Task instructions - Rewrite the items below, replacing every occurrence of "button close" with "close button" and leaving everything else as it is.

*** Data for this task Section Begins ***

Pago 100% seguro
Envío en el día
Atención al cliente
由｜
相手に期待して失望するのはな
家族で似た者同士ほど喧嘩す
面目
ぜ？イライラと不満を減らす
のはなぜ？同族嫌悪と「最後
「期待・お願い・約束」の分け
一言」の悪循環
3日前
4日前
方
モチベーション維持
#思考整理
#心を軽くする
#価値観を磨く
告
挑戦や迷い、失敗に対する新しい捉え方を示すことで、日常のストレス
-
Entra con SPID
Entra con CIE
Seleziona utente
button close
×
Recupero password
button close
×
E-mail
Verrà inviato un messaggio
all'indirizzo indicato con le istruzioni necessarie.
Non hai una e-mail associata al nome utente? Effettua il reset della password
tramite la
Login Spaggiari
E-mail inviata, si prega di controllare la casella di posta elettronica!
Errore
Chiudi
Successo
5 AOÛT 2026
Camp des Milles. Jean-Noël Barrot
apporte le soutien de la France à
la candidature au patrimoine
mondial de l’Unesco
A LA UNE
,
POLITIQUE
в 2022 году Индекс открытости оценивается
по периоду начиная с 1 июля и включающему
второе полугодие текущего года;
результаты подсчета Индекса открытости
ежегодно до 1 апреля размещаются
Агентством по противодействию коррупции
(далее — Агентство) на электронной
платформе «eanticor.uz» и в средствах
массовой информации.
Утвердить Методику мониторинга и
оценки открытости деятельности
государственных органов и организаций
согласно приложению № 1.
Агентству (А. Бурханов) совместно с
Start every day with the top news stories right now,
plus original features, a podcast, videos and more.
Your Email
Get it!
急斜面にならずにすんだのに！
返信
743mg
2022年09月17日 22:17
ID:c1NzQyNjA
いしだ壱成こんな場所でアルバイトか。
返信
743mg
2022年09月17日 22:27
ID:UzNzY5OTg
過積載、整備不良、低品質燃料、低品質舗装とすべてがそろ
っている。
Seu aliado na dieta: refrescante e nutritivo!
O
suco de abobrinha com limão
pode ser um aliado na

*** Data for this task Section Ends ***

Output below -
Pago 100% seguro
Envío en el día
Atención al cliente
由｜
相手に期待して失望するのはな
家族で似た者同士ほど喧嘩す
面目
ぜ？イライラと不満を減らす
のはなぜ？同族嫌悪と「最後
「期待・お願い・約束」の分け
一言」の悪循環
3日前
4日前
方
モチベーション維持
#思考整理
#心を軽くする
#価値観を磨く
告
挑戦や迷い、失敗に対する新しい捉え方を示すことで、日常のストレス
-
Entra con SPID
Entra con CIE
Seleziona utente
close button
×
Recupero password
close button
×
E-mail
Verrà inviato un messaggio
all'indirizzo indicato con le istruzioni necessarie.
Non hai una e-mail associata al nome utente? Effettua il reset della password
tramite la
Login Spaggiari
E-mail inviata, si prega di controllare la casella di posta elettronica!
Errore
Chiudi
Successo
5 AOÛT 2026
Camp des Milles. Jean-Noël Barrot
apporte le soutien de la France à
la candidature au patrimoine
mondial de l’Unesco
A LA UNE
,
POLITIQUE
в 2022 году Индекс открытости оценивается
по периоду начиная с 1 июля и включающему
второе полугодие текущего года;
результаты подсчета Индекса открытости
ежегодно до 1 апреля размещаются
Агентством по противодействию коррупции
(далее — Агентство) на электронной
платформе «eanticor.uz» и в средствах
массовой информации.
Утвердить Методику мониторинга и
оценки открытости деятельности
государственных органов и организаций
согласно приложению № 1.
Агентству (А. Бурханов) совместно с
Start every day with the top news stories right now,
plus original features, a podcast, videos and more.
Your Email
Get it!
急斜面にならずにすんだのに！
返信
743mg
2022年09月17日 22:17
ID:c1NzQyNjA
いしだ壱成こんな場所でアルバイトか。
返信
743mg
2022年09月17日 22:27
ID:UzNzY5OTg
過積載、整備不良、低品質燃料、低品質舗装とすべてがそろ
っている。
Seu aliado na dieta: refrescante e nutritivo!
O
suco de abobrinha com limão
pode ser um aliado na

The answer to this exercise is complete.